After a great deal of debate, I've decided to bring this topic up in its own thread. I'm not sure how to go about this without pissing people off because such a huge number of Pens writers are guilty of this, myself included until a wonderful writer reviewed some of my work and pointed it out to me.
I'm talking about, for lack of a better term on my part, generic descriptors. The blonde, the redhead, the hacker, the Wiccan, the witch, the Watcher, the Slayer, the ex-vengence demon, the petite blonde, the construction worker, the (insert any job here), and on and on...
Why are these bad? It is a signal that we, the writer/narrator are coming through too much in the story. I'm not Hunter Thompson. I don't want the reader thinking about me. I want them thinking about Willow and Tara. I want them swimming around in their heads and hearts and feeling their emotions. Using a generic throws up a barrier that our reader doesn't want or need.

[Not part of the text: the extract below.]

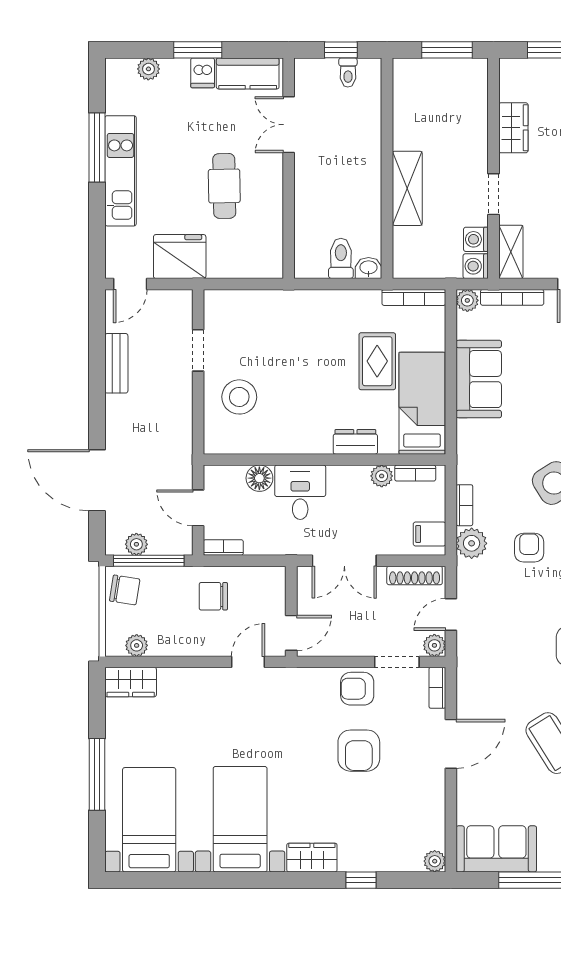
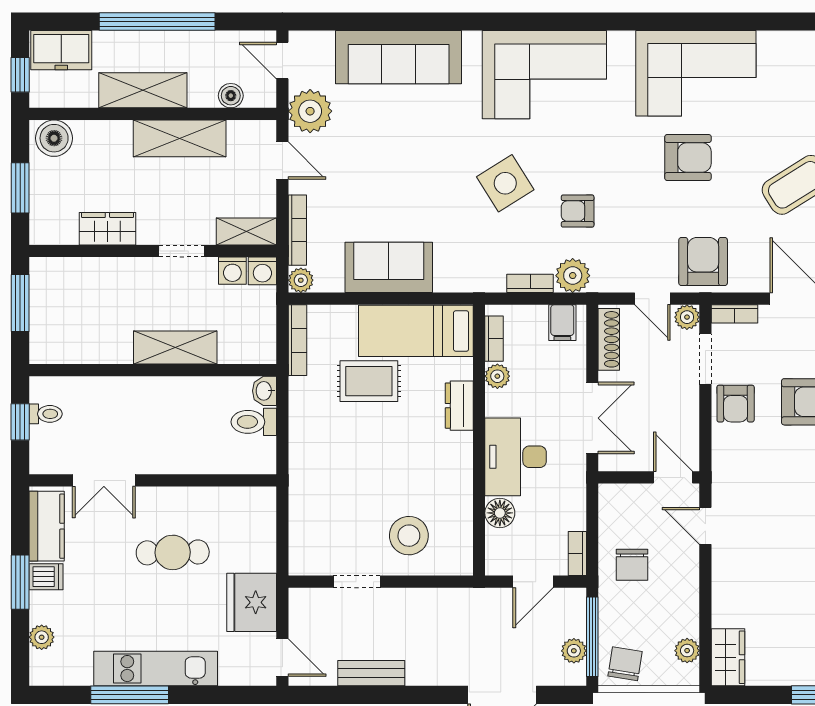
desk: (300, 492) -> (516, 457), width x1.37
armchair: (484, 660) -> (703, 261), added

How so? Tara doesn't think of herself as "the blonde". Willow doesn't think of her that way either. She's Tara. She's her everything. By putting up that barrier, we force our reader to step back and see our characters for one or two traits only instead of as a whole, well-rounded, three dimensional person. Buffy may be the Slayer, but she isn't just the Slayer. We can display a character in their entirety by using their names. If I say "Tara" to a group of Kittens, I'll get as many different answers as there are people. Some will say "blonde" or "Wiccan", but still others will say "sweet" or "kind" or "sensuous". Her name encompasses all of her.

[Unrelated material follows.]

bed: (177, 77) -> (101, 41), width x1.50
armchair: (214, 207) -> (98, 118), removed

Now, on the other hand, these generics can be used to great affect. They can be used to show a distance between the two. This is especially affective when they first meet and are still visually new to one another. I am working on a particularly tricky scene at the moment that is too long to post, but I am using these generics to my advantage. Tara is being questioned by Willow who is a DEA agent. Tara is a radio DJ that Willow often listens to, so she has a level of familiarity with her (however distant) and constantly thinks of Tara by her name. I never utilize "blonde" or "DJ" or anything like that. She is always just "Tara". Tara, on the other hand, does not know nor has she ever seen or heard of Willow until a few minutes ago. Therefore, Willow is constantly described from Tara's POV as "the redhead", "the officer" or "the agent" until the very end when Willow promises to protect her. At the end, I tear down that barrier and she becomes "Willow".
But won't it get redundant using their names over and over? Isn't it redundant calling Tara a blonde throughout a story when we already know she's a blonde? Yes, some sentences may need a rewrite to keep from being redundant. But I have found those problems are easily solved and I usually end up with a better line anyway.
These words are walls around our characters. Our reader doesn't want to stand outside and look in. They want to roll around inside our characters hearts and heads and feel what they're feeling.
So let's tear away these walls and let them in.

I already know what they look like, even in AU where, as you so rightly pointed out, most of us see them as looking like AH or AB.
I will even agree that it doesn't hurt narrative flow, but only to a point. I can recall an example from a story I was reading a few months ago. It was AU, compelling, thought provoking. I was enjoying it. Then came an update with a smut scene. WHOOHOO!
But then at one point, the writer described Willow pulling off a particularly
smooth move but used a generic. It wasn't even "the redhead" which I could have overlooked, especially with good smut.
No, they used her job title.
Talk about jarring! I couldn't even bring myself to finish the update. There's just nothing like being tossed back in your seat and held at arms length by the writer.